1. What is the structure of the Indian Judiciary?
Ans. The Indian Judiciary consists of three levels - the Supreme Court, the High Courts, and the subordinate courts. The Supreme Court is the highest judicial body in the country and has the power of judicial review. The High Courts are present in each state and union territory, and they are responsible for the administration of justice within their jurisdiction. The subordinate courts include district courts, sessions courts, and various other specialized courts.
2. How are judges appointed in the Indian Judiciary?
Ans. Judges in the Indian Judiciary are appointed by the President of India based on the recommendations of the collegium system. The collegium system consists of a group of senior judges who make recommendations for judicial appointments. The Chief Justice of India plays a crucial role in the collegium system, and the recommendations are subject to approval by the President.
3. What is the role of the Supreme Court in the Indian Judiciary?
Ans. The Supreme Court of India is the highest judicial authority in the country. Its primary role is to interpret the Constitution and ensure the protection of fundamental rights. The Supreme Court has the power of judicial review, which allows it to strike down any law or government action that is found to be unconstitutional. It also acts as the final appellate court, hearing appeals from the High Courts and other lower courts.
4. How does the Indian Judiciary ensure the independence of the judiciary?
Ans. The Indian Judiciary ensures the independence of the judiciary through various measures. Firstly, judges are appointed based on the recommendations of the collegium system, which helps in maintaining their independence from the executive branch. Secondly, judges have security of tenure, meaning they cannot be easily removed from their positions. Thirdly, the judiciary is not subject to the control or influence of the legislature or the executive, allowing it to make impartial decisions.
5. What are some challenges faced by the Indian Judiciary?

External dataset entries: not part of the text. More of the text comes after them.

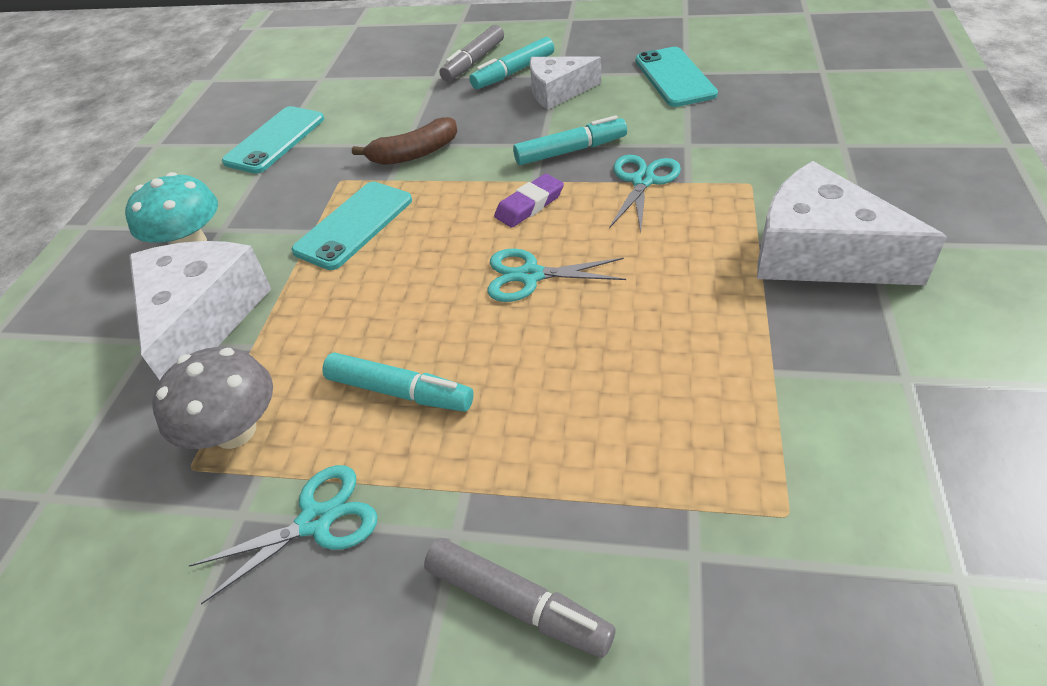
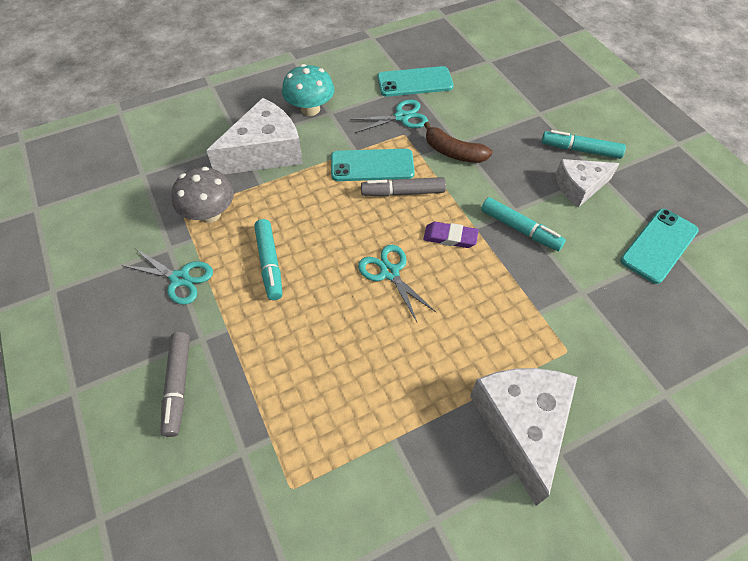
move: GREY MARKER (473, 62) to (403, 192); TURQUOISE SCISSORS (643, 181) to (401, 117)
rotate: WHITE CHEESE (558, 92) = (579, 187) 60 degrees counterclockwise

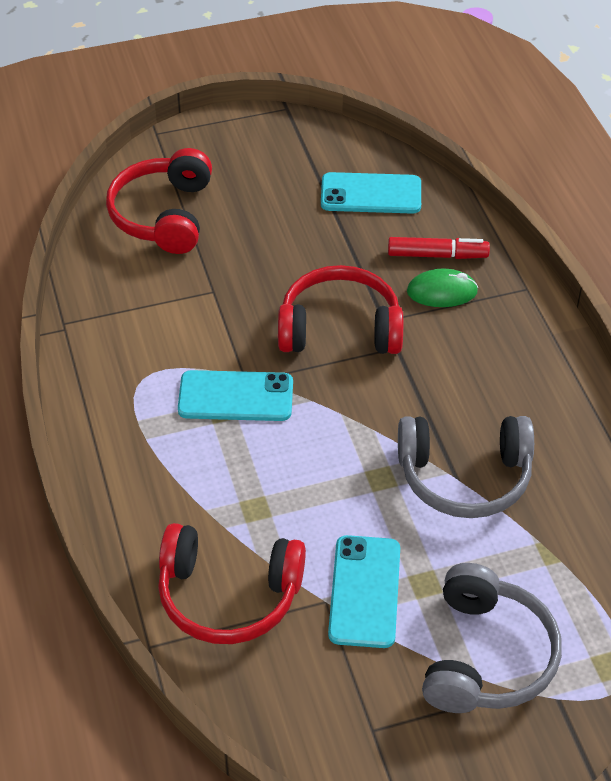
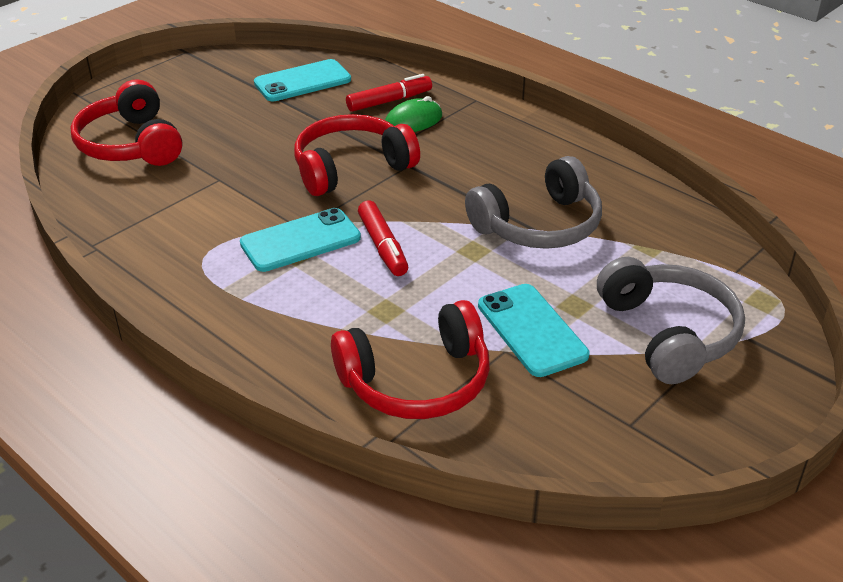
insert: RED MARKER (383, 246)

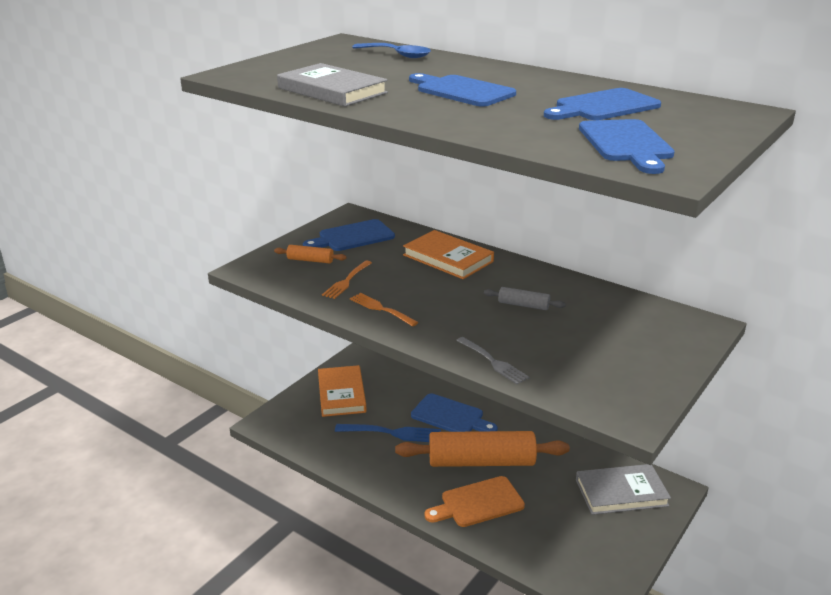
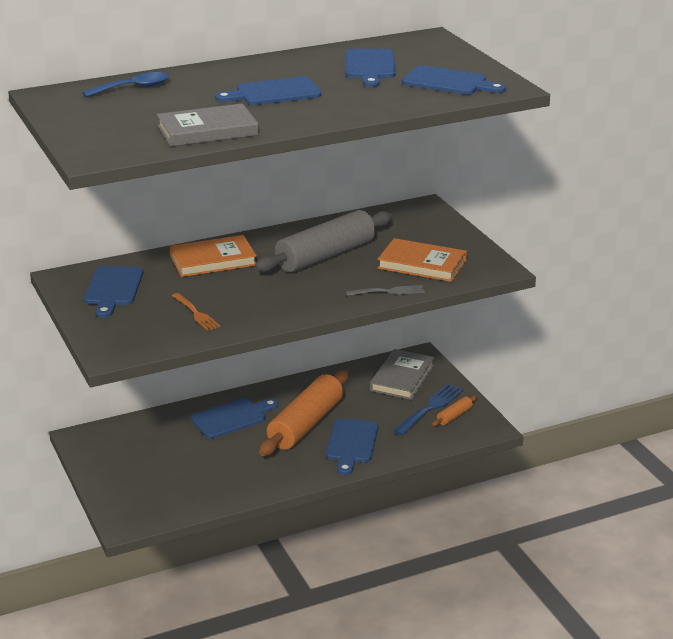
delete: ORANGE FORK (381, 309)
move: ORANGE ROLLING PIN (310, 260) to (454, 416); ORANGE BOOK (341, 394) to (422, 264); BLUE FORK (393, 433) to (430, 408)
recolor: ORANGE CUTTING BOARD (478, 503) to BLUE CUTTING BOARD (351, 444)
resize: GREY ROLLING PIN (523, 305) = (325, 256) x2.37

Ans. The Indian Judiciary faces several challenges, including a large backlog of cases, delays in the disposal of cases, lack of adequate infrastructure, and shortage of judges. The backlog of cases often leads to long waiting periods for justice, impacting the faith of people in the judicial system. Additionally, the shortage of judges affects the efficiency of the judiciary in delivering timely justice. These challenges require reforms and investments to strengthen the Indian Judiciary.